Projects
Recent and Future Publications & Recordings
Recent Publications
Early Sound Recordings: Academic Research and Practice - 1st Edition
routledge.com
David Milsom, ‘Understanding Joseph Joachim’s Style and Practice: Recordings as a Research Tool’, in Eva Moreda Rodriguez & Inja Stanovic (eds.) Early Sound Recordings: Academic Research & Practice (Routledge, London, 2023)
Romantic Violin Performing Practices – A Handbook
Boydell, Woodbridge, 2020
This book discusses key issues (and barriers) of putting into practice nineteenth-century violin performing practices. It deals with a number of well-known problems concerning romantic performance including the widely perceived 'gap' between scholarship and the act of performance.
Recent Recordings
David Milsom (violin) & Inja Stanovic (piano), Austro-German Revivals – (Re)constructing Acoustic Recordings (Pennine Records, Huddersfield, PR02, 2022) - Pennine Records (hud.ac.uk)
David Milsom (violin), Helena Ruinard (violin), Ellis Thompson (viola), Douglas Badger (cello), Richard Casey (piano), Borealis Chamber Choir and soloists (dir. Stephen Muir), Robert Fürstenthal Der Sonnengesang des Heiligen Franz von Assisi (Toccata Classics, 2022) Robert Fürstenthal: Complete Choral Music, vol. 1 – Borealis (borealis-choir.org)
Future Projects
A book chapter for the AHRC TCHIP project (University of Oxford), reflecting on aspects of historical string sonority and reflecting on the ‘Accordes!’ string orchestra project undertaken in Oxford in August-September 2019 still awaits final editorial completion but should be published in 2025.
David’s forthcoming research outputs (and recordings) are presently linked to The West Riding Ensemble which acts as a hub of activity independent of the Higher Education sector, whilst providing academic content relevant to it.

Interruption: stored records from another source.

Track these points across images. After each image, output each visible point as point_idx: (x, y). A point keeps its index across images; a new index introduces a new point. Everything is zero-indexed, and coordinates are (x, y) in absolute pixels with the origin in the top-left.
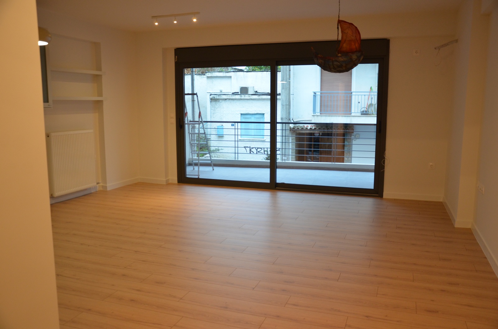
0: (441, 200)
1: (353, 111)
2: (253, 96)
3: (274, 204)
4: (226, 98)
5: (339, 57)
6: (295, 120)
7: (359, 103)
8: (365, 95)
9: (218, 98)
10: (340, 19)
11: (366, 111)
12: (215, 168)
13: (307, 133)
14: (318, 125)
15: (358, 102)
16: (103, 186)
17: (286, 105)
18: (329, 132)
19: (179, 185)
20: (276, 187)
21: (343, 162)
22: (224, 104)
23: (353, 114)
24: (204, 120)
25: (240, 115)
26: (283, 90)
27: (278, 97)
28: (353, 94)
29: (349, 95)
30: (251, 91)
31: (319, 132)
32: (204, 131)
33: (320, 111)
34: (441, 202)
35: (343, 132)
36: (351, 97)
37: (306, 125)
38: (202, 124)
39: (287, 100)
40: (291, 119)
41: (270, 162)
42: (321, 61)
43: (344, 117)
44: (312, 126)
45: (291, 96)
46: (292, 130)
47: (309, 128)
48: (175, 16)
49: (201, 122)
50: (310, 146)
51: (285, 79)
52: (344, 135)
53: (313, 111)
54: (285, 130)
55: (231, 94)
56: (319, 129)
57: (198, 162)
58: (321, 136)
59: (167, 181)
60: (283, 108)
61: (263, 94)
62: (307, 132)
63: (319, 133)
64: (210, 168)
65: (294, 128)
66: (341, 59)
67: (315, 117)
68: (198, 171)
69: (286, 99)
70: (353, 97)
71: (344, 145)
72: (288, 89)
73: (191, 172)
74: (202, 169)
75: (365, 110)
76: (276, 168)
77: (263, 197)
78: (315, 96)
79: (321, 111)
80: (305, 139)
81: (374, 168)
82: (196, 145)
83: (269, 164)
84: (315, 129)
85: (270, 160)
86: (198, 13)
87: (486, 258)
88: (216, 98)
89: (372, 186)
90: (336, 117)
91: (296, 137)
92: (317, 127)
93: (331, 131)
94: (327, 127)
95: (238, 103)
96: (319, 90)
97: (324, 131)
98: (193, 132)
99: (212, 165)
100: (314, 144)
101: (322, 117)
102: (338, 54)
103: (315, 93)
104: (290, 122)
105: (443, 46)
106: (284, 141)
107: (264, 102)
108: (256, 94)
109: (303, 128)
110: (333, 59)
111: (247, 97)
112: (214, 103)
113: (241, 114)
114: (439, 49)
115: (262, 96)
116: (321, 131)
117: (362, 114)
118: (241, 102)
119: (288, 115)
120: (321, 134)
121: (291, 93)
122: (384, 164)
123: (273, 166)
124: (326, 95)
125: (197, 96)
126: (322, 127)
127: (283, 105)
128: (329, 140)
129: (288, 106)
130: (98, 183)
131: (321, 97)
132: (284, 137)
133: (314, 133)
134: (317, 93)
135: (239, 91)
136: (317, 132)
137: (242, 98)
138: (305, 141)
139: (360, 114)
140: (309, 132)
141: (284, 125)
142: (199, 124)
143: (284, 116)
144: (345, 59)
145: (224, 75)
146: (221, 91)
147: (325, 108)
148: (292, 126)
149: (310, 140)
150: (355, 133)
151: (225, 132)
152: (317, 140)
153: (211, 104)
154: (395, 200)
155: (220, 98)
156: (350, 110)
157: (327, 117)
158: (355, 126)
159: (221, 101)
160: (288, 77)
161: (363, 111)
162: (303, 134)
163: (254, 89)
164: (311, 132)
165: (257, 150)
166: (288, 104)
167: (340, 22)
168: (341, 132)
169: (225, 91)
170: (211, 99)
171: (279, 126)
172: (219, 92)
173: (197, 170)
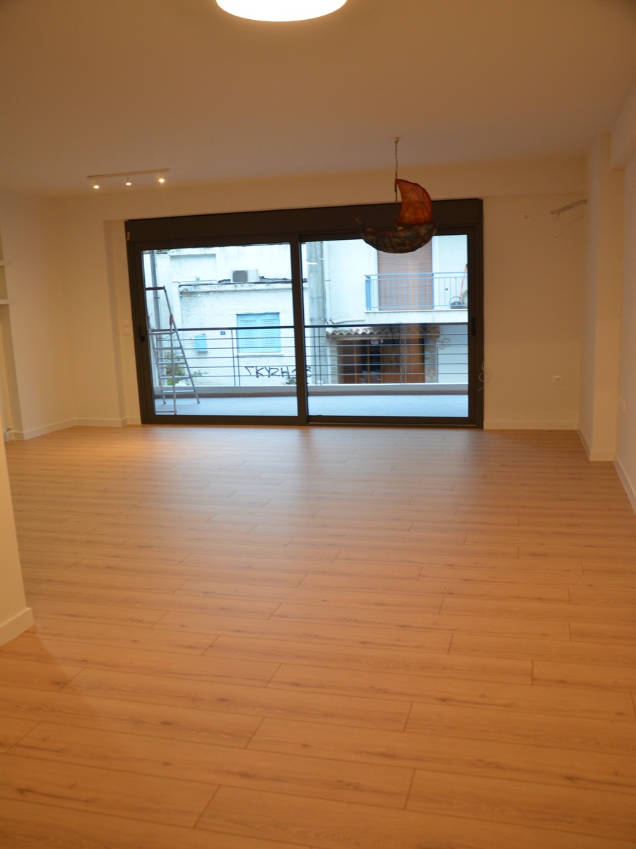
0: (575, 428)
1: (436, 302)
2: (257, 285)
3: (307, 446)
4: (209, 290)
5: (399, 231)
6: (335, 322)
7: (447, 289)
8: (456, 278)
9: (193, 290)
10: (399, 178)
11: (459, 303)
12: (201, 400)
13: (356, 341)
14: (375, 328)
15: (443, 289)
16: (16, 434)
17: (318, 297)
18: (395, 338)
19: (143, 427)
20: (308, 421)
21: (424, 382)
22: (206, 301)
23: (436, 309)
24: (178, 327)
25: (236, 316)
26: (311, 275)
27: (305, 285)
28: (435, 276)
29: (427, 278)
30: (252, 278)
31: (378, 338)
32: (180, 343)
33: (379, 306)
34: (575, 431)
35: (420, 336)
36: (432, 281)
37: (354, 329)
38: (175, 334)
39: (320, 289)
40: (328, 320)
41: (297, 387)
42: (371, 237)
43: (421, 313)
44: (365, 329)
45: (327, 284)
46: (331, 337)
47: (360, 332)
48: (128, 175)
49: (174, 330)
50: (363, 360)
51: (314, 255)
52: (422, 341)
53: (367, 306)
54: (319, 337)
55: (216, 283)
56: (379, 333)
57: (173, 393)
58: (383, 343)
59: (124, 421)
60: (312, 302)
61: (275, 281)
62: (358, 339)
63: (379, 340)
64: (194, 401)
65: (333, 334)
66: (403, 234)
67: (371, 315)
68: (175, 405)
69: (317, 288)
70: (436, 282)
71: (424, 356)
72: (320, 272)
73: (162, 407)
74: (180, 402)
75: (458, 301)
76: (308, 395)
77: (289, 437)
78: (369, 282)
79: (380, 304)
80: (355, 350)
81: (466, 389)
82: (165, 366)
83: (295, 390)
84: (371, 333)
85: (296, 384)
86: (167, 170)
87: (626, 494)
88: (189, 291)
89: (465, 414)
90: (406, 313)
91: (338, 348)
92: (374, 330)
93: (399, 336)
94: (391, 330)
95: (230, 297)
96: (376, 272)
97: (386, 337)
98: (159, 347)
99: (197, 395)
100: (370, 357)
101: (383, 314)
102: (399, 226)
103: (369, 277)
104: (326, 324)
105: (564, 209)
106: (317, 354)
107: (277, 294)
108: (263, 281)
109: (349, 334)
110: (391, 235)
111: (246, 287)
112: (186, 299)
113: (238, 315)
114: (559, 214)
115: (274, 284)
116: (382, 337)
117: (452, 308)
118: (236, 295)
119: (321, 313)
120: (382, 341)
121: (326, 277)
122: (483, 380)
123: (302, 393)
124: (388, 279)
125: (165, 291)
126: (383, 330)
127: (312, 298)
128: (397, 350)
129: (321, 300)
130: (8, 430)
131: (379, 282)
132: (317, 349)
133: (370, 340)
134: (372, 277)
135: (231, 278)
136: (374, 338)
137: (237, 289)
138: (355, 352)
139: (449, 307)
140: (361, 339)
141: (316, 329)
142: (171, 334)
143: (316, 316)
144: (408, 234)
145: (203, 253)
146: (198, 279)
147: (386, 301)
148: (330, 330)
149: (364, 350)
150: (441, 338)
151: (210, 344)
152: (376, 350)
153: (181, 301)
154: (502, 430)
155: (197, 290)
156: (432, 302)
157: (391, 314)
158: (441, 326)
159: (199, 295)
160: (319, 253)
161: (454, 303)
162: (351, 342)
163: (257, 273)
164: (364, 339)
165: (269, 372)
166: (320, 295)
167: (398, 182)
168: (417, 336)
169: (204, 278)
170: (181, 293)
171: (308, 332)
172: (195, 280)
173: (173, 404)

In January 2025, initially on Youtube but possibly on other platforms as well, will be two recordings of J. S. Bach’s Concerto in D Minor for 2 violins. These are part of a ‘Bach Double’ Project David has undertaken with his student-cum-chamber music partner, Maria Nikolaeva. The first part of this is a modern recording, complete, with pianoforte accompaniment, and featuring the finale cadenza by Joseph Hellmesberger, inspired by the 1928 Czech HMV recording by Arnold and Alma Rose. Piano accompaniment (from the C. F. Peters edition edited by Andreas Moser) is by David’s PhD student, Jonathan Gooing, who at the time of writing is studying late-romantic piano accompaniment and piano chamber music playing. The audio recording is on period instruments: a Broadwood grand of 1897, and the violins strung with thick, unwound gut upper strings, as was common until the 1920s. The performance is rare for its inclusion of the cadenza, and also for introducing a young player (aged 16 when the recording was made in March, 2024) to nineteenth-century period instruments and stylistic practices: an obvious throughput of Milsom’s aspirations set in his 2020 monograph.
The second recording, also initially destined for Youtube, is an acoustic/mechanical recording of the finale of the concerto on 2 10-inch sides, made in August 2024 with Duncan Miller of Vulcan Records, by a process very similar to that of c.1910. The recording includes on the second record the complete Hellmesberger cadenza (and a truncated final tutti), and on the first an abridged version of the pre-cadenza portion of the movement, to fit the side lengths. This is almost certainly the first time a player of Maria Nikolaeva’s age has made an acoustic recording since the mid 1920s: the recordings are the subject of a research paper for the Early Recordings Association, and online and live academic discussion (including a research seminar at the University of Huddersfield on February 12, 2025, in which David is joined by Maria, and his wife, pianist Ruth Milsom, who accompanied the acoustic recording.
The concerto was also performed by David and Maria ‘live’, complete, in the University of Huddersfield’s concert series of 2024-2025, and was destined to be one of the very last concerts in this series before it was discontinued. The performance was accompanied by the student string orchestra, and friends: see: https://www.hud.ac.uk/performance/april/
The finale of the concerto was performed at St John’s Ranmoor, Sheffield in May, 2024 (piano accompaniment, Philip Collin) and in September 2024 at Firth Park Library, Sheffield (piano accompaniment Ruth Milsom) in an outreach event for Classical Sheffield.
In May, 2025, West Riding Ensemble will be making a full professional (sound and video) recording of Tchaikovsky Souvenir de Florence (David Milsom & Maria Nikolaeva, violins, Ben Kearsley & Charlotte Kenyon, violas, George Kennaway and Douglas Badger, cellos) and Shostakovich String Quartet no. 8 (violin 1 Maria Nikolaeva, violin 2 David Milsom, viola Charlotte Kenyon, cello George Kennaway), for initial Youtube and later CD/digital download release.